Mais l'hélicoptère est par essence dual. L'Italien Agusta-Westland, en
engageant une collaboration au long cours avec Hélicoptères de Russie,
son partenaire industriel, et Rostekhnologiï, la holding d'Etat
chapeautant toutes les entreprises stratégiques russes, prend en
conséquence l'avantage sur ses concurrents européens, tant du point de
vue des marchés civil que militaire. Même si la Russie recherche pour
l'heure l'autonomie stratégique, c'est sans doute vers ceux qui auront
été là pendant la crise que les Russes se retourneront pour conclure de
nouveaux contrats, y compris sur le segment de la défense, lorsque les
sanctions seront levées. Agusta-Westland sera alors idéalement placé par
rapport à Airbus Helicopters mais aussi par rapport aux équipementiers
français Thales, Sagem DS, Turbomeca, dont l'activité sur le marché
russe est déjà durement impactée par la politique de sanctions
européennes.
Bien
entendu la signature de ce contrat et d'autres marchés associés, d'un
montant total de 3 milliards d'euros, ne signifie pas que l'Italie
entend se dissocier de ses partenaires de l'UE. Vladimir Poutine, qui a
souligné que les sanctions avaient déjà provoqué une perte d'un milliard
d'euros pour l'économie italienne, en est bien conscient. Il n'en
demeure pas moins que Matteo Renzi a su faire preuve d'une belle
indépendance en défendant les intérêts de l'industrie italienne et en
méprisant le qu'en-dira-t-on des autres Etats de l'Union Européenne.

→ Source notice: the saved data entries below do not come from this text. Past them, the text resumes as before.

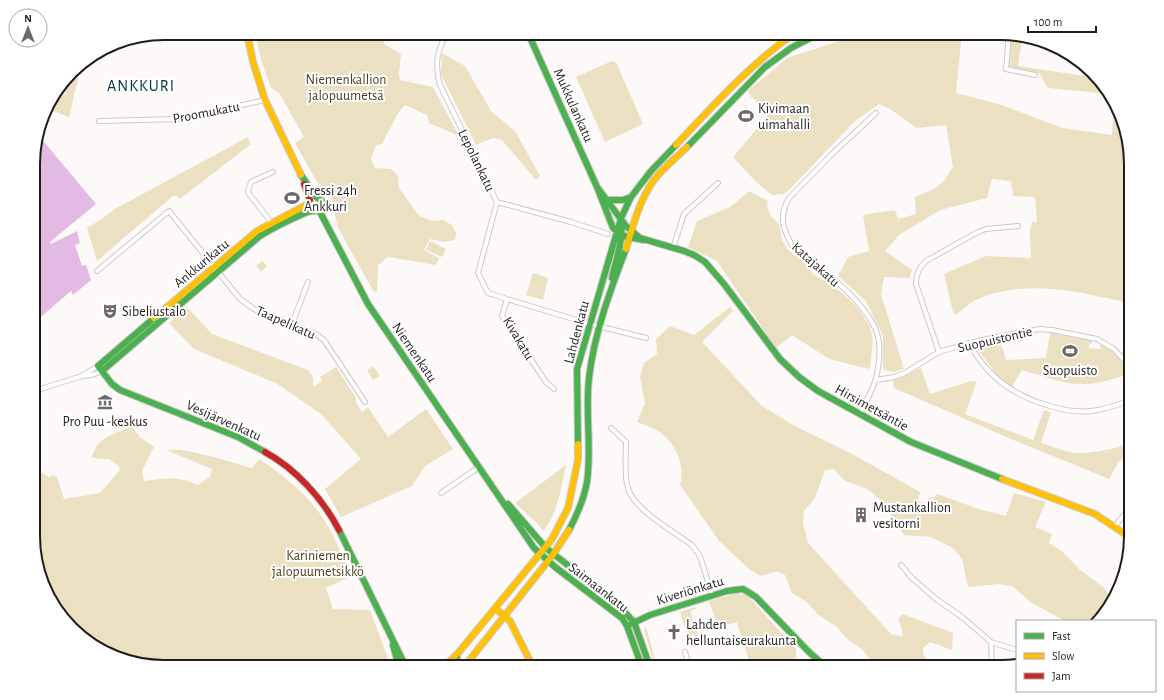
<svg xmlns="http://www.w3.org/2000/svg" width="1164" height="700" font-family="'Alegreya Sans',sans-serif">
<rect width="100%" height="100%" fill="#fdf9f8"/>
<path fill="#ebe0c2" d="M255 33H385L384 44 401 54 399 73 400 80 433 87 459 136 429 123 427 115 405 105 398 113 382 144 376 145 371 159 375 168 391 169 398 176 399 188 419 216 432 221 443 220 452 225 456 233 455 240 444 242 430 239 424 250 439 258 436 265 388 257 378 265 377 291 374 292 338 228 330 194 317 182 295 143 304 137 280 94 271 88 261 60Z
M869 33H962L956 93 1002 105 1062 128 1112 135 1114 100 1131 155V304C1121 300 1111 299 1101 297 1062 288 1014 282 976 300 969 303 963 310 956 315L953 312 944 274 986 256 1031 258 1030 231 1032 222H1037L1035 197 1013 196 1011 181 992 179 987 198 940 210 899 235 885 251 912 270 909 278 884 277 881 294 904 369 894 372 884 370 883 366V336L866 301 838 276 848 257 869 251 863 215 895 210 898 219 916 214 915 197 934 189 944 181 953 167 946 125 917 128 890 109 879 104 854 122 792 187 784 194 772 195 756 182 733 157 770 113 751 97 748 91 787 58 848 38Z
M1011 36 1022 39 1018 66 1092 77 1109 94 1048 88 1040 74 1008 67Z
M442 53 465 66 491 111 515 131 540 176 536 180 502 140 493 138 476 145 441 74Z
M612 61 616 62 643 124 605 142 576 77Z
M78 65 79 74 69 117 53 111 52 106 56 96 65 94 66 80Z
M248 137 251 144 180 199 177 196H173L97 261 87 228 102 219 113 210Z
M749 191 768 201 767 208 771 216 779 224 782 240 787 249 804 263 814 275 831 284 848 298 859 309 870 327 873 340 870 369 829 359 792 335 776 348 717 261 688 247 697 221 730 207Z
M430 241 446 249 442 257 426 250Z
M262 261 267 266 261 272 256 266Z
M533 273 548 278 543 300 526 295Z
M187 307 212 334 308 370 313 377V387L322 381 320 377 336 367 356 398V402L362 412 368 407 388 437 426 409 453 449 425 466 412 486 341 517 325 489 361 459 321 414 276 383 194 349 169 323Z
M730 307 733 311 702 342 762 406 793 425 852 454 920 492 918 501 925 503 928 499 934 497 937 494 979 509 1006 516 1014 493 1046 502 1035 527 1052 534 1049 543 1063 552 1079 569 1103 587 1114 599 1113 602 1094 621H1065L1032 603 1012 586 999 584 968 587 962 559 953 548 930 537 904 535 883 502 867 489 845 481 834 469 825 470 815 498 804 511 803 523 808 543 891 634 903 637 902 630 898 618 903 614 953 633 952 650 930 642 923 648V652L929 667H876L863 650 846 638 837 627 817 614 808 603 792 593 785 575 777 571 761 576 749 569 720 542 680 485C685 467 677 445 662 434 656 428 645 425 637 422L645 404 640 377 644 363 657 354 656 339 670 326 694 335Z
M1050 333 1092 341V344H1089V348L1100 349V344C1116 353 1121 357 1129 374 1115 378 1100 384 1086 384 1064 385 1043 376 1022 370L1011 388 1000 379 975 346 1000 341 1006 360 1046 358Z
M373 366 380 376 373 380 367 370Z
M921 368 930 394 971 381H977L965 414 1033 440 1044 410 1051 412 1041 443C1052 446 1063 451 1074 453 1084 454 1124 449 1131 441V453L1119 461 1109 479 1011 439 894 388 893 380Z
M132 427 140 437 154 447 142 471 144 481C167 478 177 476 198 485L210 477 212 469 166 450C182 446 234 463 252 468L259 459C278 471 298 487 313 505 330 524 341 553 352 576L326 588 333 609 370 610 390 664 380 666 363 667H164L98 649 55 609 34 553V466L35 469 51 478V475L57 477 64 499 100 493 120 470 119 466 109 459H99L92 457C98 436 114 434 132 427Z
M566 465C561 487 558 514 543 531L535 521 515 503Z
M734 594 747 595 796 649V658L781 662 782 667H751L737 622 718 627 709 601Z
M695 607 696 609 690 611 698 634 696 639 694 634 691 635 692 641H690L688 638 680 612Z
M645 627H646L657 667H655L644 629Z"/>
<path fill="#e3bae4" d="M39 136 96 204 50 242 51 244 77 231 80 243 75 245 82 266 86 265 91 280 73 295 71 291 36 321 39 324 34 328V147Z"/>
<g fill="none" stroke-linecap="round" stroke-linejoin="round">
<g stroke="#cdc9c8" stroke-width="6">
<path id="street" d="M447 33C436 52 435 65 440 85L497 202 571 222 608 234
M1009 35 1006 69 1035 75
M99 121 180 119 265 100
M497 202 478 273 488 293 507 299 502 316 546 382 554 389
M272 226 268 218 249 194 248 190 251 182 273 172
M673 248 684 214 718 183
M97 271 169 211 240 299 254 309 316 334 324 340 365 402
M507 299 590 324 646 338
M292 324 308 282
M969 343C986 375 1010 393 1043 404 1061 410 1080 414 1098 410 1109 408 1120 404 1131 400
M939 352 916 284C916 274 919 268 926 261L978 232 986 229 1018 226
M83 375 98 366
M876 380 894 377 905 373 939 352 969 343 1001 336 1040 329 1052 330 1097 339 1114 349 1124 360 1131 371
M34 391 82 376 92 375 102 371
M860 414C865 403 873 390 876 378 880 361 882 339 873 324 857 293 818 268 792 245 782 228 779 216 789 198L833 153 876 113
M611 428 626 442C626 455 624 477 628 488 633 509 674 532 692 545L700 556 712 595
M441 493 479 467
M1115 526 1131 506
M901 565 911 577 936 599 962 617 991 642 1017 650
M991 642 992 667
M685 652 689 667"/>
</g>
<g stroke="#cdc9c8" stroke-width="8">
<path id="fast" d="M528 33 597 187 613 228 619 233 627 237 644 240
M687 147 765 67 791 48 820 33
M597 187 626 226 640 238 684 251 694 255 705 262 724 284 780 359 799 377 818 391 911 442 1002 479
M607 200H623L631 197
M319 210 368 304 534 548 555 567 622 618 627 626 642 667
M612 278C616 258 624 240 621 219
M154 318 98 366 112 384 120 390 238 437 265 452
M102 371 260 236C274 227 289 220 305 213 311 210 317 212 322 207V201L316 197 301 175
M578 444 577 369 621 218 631 197 651 171 676 145
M508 504 546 548 616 603 634 622 650 667
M339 530 406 667
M569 530C577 515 584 499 587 482 592 448 585 413 589 378 594 334 610 291 626 249
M627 626 650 615 727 591 743 589 756 597 809 652 826 667
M393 645 399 667
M451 667 457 657"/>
</g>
<g stroke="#cdc9c8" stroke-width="8">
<path id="slow" d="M247 33 253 62 265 100 301 175
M676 145C713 106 750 64 795 33
M626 249C633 226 639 201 654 180 663 168 676 158 687 147
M154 318 257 231 308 204
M1002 479 1095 514 1131 538
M496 609 510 621 533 667
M444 667 459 652 552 539 568 508 578 460V444
M464 667 552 556 569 530"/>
</g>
<g stroke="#cdc9c8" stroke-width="8">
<path id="jam" d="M304 184 310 200
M265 452C296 469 323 499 339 530"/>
</g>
<use href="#street" stroke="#fffefe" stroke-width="4"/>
<use href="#fast" stroke="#4caf50" stroke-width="6"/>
<use href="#slow" stroke="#ffc107" stroke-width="6"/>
<use href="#jam" stroke="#c62828" stroke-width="6"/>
</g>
<defs>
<g id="stadium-bare" transform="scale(1.2)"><path d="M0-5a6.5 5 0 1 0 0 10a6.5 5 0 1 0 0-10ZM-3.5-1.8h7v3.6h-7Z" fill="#6d6968" stroke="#fff" stroke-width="2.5" paint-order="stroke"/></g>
<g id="theatre-bare" transform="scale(1.2)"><path d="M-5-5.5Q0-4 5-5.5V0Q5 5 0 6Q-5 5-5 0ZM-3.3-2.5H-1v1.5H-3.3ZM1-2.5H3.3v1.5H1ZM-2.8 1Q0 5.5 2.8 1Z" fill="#6d6968" stroke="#fff" stroke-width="2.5" paint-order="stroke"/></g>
<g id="museum-bare" transform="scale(1.2)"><path d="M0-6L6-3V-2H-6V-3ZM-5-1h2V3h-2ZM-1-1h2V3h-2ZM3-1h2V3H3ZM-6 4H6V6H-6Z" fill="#6d6968" stroke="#fff" stroke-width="2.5" paint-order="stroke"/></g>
<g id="building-bare" transform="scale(1.2)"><path d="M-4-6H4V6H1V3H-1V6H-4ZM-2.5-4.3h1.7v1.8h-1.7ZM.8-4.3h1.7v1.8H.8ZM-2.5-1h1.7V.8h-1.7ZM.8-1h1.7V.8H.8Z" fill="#6d6968" stroke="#fff" stroke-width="2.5" paint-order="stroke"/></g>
<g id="church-bare" transform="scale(1.2)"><path d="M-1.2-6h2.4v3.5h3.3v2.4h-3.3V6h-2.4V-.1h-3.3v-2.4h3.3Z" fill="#6d6968" stroke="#fff" stroke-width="2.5" paint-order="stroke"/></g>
</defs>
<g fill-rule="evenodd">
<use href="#stadium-bare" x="746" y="116"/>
<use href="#stadium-bare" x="292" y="198"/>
<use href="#theatre-bare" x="110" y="311"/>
<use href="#stadium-bare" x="1070" y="351"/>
<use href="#museum-bare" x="105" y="402"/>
<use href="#building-bare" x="861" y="515"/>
<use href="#church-bare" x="674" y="632"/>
</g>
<g text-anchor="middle" stroke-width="4" stroke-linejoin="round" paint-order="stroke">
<g font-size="14" fill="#4a3f1c" stroke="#fff">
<text x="346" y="84">Niemenkallion<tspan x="346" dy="16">jalopuumetsä</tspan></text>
<text x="318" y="560">Kariniemen<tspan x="318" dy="16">jalopuumetsikkö</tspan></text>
</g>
<g font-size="14" fill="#201c1b" stroke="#fff">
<text transform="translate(574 105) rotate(66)" y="5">Mukkulankatu</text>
<text transform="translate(206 112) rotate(-11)" y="5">Proomukatu</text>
<text transform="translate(477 160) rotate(64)" y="5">Lepolankatu</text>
<text transform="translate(201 263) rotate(-40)" y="5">Ankkurikatu</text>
<text transform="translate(816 264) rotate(42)" y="5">Katajakatu</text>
<text transform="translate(286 322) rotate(24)" y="5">Taapelikatu</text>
<text transform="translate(576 332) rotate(-75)" y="5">Lahdenkatu</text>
<text transform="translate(519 338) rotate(59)" y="5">Kivakatu</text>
<text transform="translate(995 339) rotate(-13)" y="5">Suopuistontie</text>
<text transform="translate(415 352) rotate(56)" y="5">Niemenkatu</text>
<text transform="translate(872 407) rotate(29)" y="5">Hirsimetsäntie</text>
<text transform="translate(224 420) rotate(24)" y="5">Vesijärvenkatu</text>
<text transform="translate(599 587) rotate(38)" y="5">Saimaankatu</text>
<text transform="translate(690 590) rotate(-17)" y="5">Kiveriönkatu</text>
</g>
<g font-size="14" fill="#201c1b" stroke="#fff" text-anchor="start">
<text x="758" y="113">Kivimaan<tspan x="758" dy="16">uimahalli</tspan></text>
<text x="304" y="195">Fressi 24h<tspan x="304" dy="16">Ankkuri</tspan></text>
<text x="122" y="316">Sibeliustalo</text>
<text x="1070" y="375" text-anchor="middle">Suopuisto</text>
<text x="105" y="426" text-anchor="middle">Pro Puu -keskus</text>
<text x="873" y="512">Mustankallion<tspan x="873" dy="16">vesitorni</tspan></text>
<text x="686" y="629">Lahden<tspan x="686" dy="16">helluntaiseurakunta</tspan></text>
</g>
<g font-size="16" letter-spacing="1" fill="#003446" stroke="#fff">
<text x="141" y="91">ANKKURI</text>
</g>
</g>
<path d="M0 0H1164V700H0ZM164 40H1000A124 124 0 0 1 1124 164V536A124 124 0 0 1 1000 660H164A124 124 0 0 1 40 536V164A124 124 0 0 1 164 40Z" fill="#fff" fill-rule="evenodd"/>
<path fill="none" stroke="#201c1b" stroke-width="2" d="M164 40H1000A124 124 0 0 1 1124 164V536A124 124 0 0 1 1000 660H164A124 124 0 0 1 40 536V164A124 124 0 0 1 164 40Z"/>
<rect x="1016" y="620" width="140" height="72" fill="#ffffff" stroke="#a6a4a4"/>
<rect x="1024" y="633" width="20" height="6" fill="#4caf50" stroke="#a6a4a4"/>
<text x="1052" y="640" font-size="12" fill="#201c1b">Fast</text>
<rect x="1024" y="653" width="20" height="6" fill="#ffc107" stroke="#a6a4a4"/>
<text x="1052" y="660" font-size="12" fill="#201c1b">Slow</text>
<rect x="1024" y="673" width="20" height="6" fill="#c62828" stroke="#a6a4a4"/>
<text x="1052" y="680" font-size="12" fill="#201c1b">Jam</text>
<g transform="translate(28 28)"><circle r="19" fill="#ffffff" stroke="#a6a4a4"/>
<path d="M0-3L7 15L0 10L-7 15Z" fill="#6d6968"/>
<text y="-6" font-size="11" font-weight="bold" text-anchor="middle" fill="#201c1b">N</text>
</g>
<path d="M1028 26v6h68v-6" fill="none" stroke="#201c1b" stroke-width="2"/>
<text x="1034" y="26" font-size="12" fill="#201c1b" stroke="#ffffff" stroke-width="3" paint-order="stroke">100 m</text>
</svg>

Il est dommage que la France, qui est légalement parfaitement en
droit de livrer les deux bâtiments de projection et de commandement
(BPC) Mistral commandés par la Russie, ne s'affranchisse pas elle aussi
des pressions «occidentales» pour régler ce dossier en laissant le
Vladivostok et le Sébastopol prendre la route de la Russie. Le
patriotisme économique, tellement vanté par les autorités françaises en
ces temps de crise, ne consiste pas seulement à arborer une marinière
bretonne. Il implique aussi de soutenir les exportations pour sauver
l'emploi. Et cela ne concerne pas seulement les chantiers navals
français DCNS et STX, constructeurs des BPC. D'autres groupes de la Base
Industrielle et Technologique de Défense (BITD) française étaient à
l'affût sur le marché russe, ou en phases de négociations, pour des
marchés dépassant quelquefois le montant du contrat Mistral, lorsque la
France a décidé de geler toute collaboration militaro-industrielle avec
la Russie. Thales, Safran, les entreprises de défense les plus
efficacement engagées en Russie depuis une quinzaine d'années,
partenaires de longue date d'Hélicoptères de Russie, rapatrient
aujourd'hui peu à peu leurs personnels expatriés. Les investissements
conséquents consentis sur le marché russe par ces entreprises risquent
de l'avoir été en pure perte. Car les Italiens ne sont pas les seuls à
profiter des opportunités délaissées par les Français.
KRET,
le spécialiste russe de l'électronique de défense, a conclu cette
semaine un accord avec son homologue israélien Elbit Systems pour
développer conjointement une partie de l'avionique du futur
moyen-courrier russe MS-21, les deux sociétés envisageant déjà de
pousser plus loin leur collaboration sur ce programme. Les entreprises
chinoises, qui ont réalisé ces dernières années de très sensibles
progrès en matière d'optronique, sont prêtes, elles aussi, à prendre le
relai des Français en termes de fourniture de sous-systèmes et
d'équipements sur des programmes en collaboration avec la Russie. Il
suffit que cette dernière le veuille.
Les BITD émergentes, de plus en plus concurrentielles, risquent de
truster les opportunités en Russie. Alors que les sociétés françaises
n'ont pas accès aux deux principaux marchés militaires mondiaux, la
Chine et les Etats-Unis, et qu'elles sont par ailleurs confrontées à une
compétition sans cesse plus féroce au Moyen-Orient ou en Asie, nous
nous privons volontairement du relai de croissance russe, l'un des plus
prometteurs. Nous risquons de le regretter rapidement.
Car
si les temps sont à l'optimisme en ce qui concerne l'industrie de
défense française, forte d'un beau succès à l'export en 2014 avec 8,2
milliards d'euros de contrats, les industriels, eux, savent qu'il n'y
aura pas chaque année un gros contrat saoudien ou plusieurs ventes de
Rafale pour soutenir l'activité. Et que s'il est admirable de demeurer
inflexible sur les principes, il ne faut pas que cette posture finisse
par s'apparenter à celle du capitaine sombrant, pavillon haut, avec son
navire.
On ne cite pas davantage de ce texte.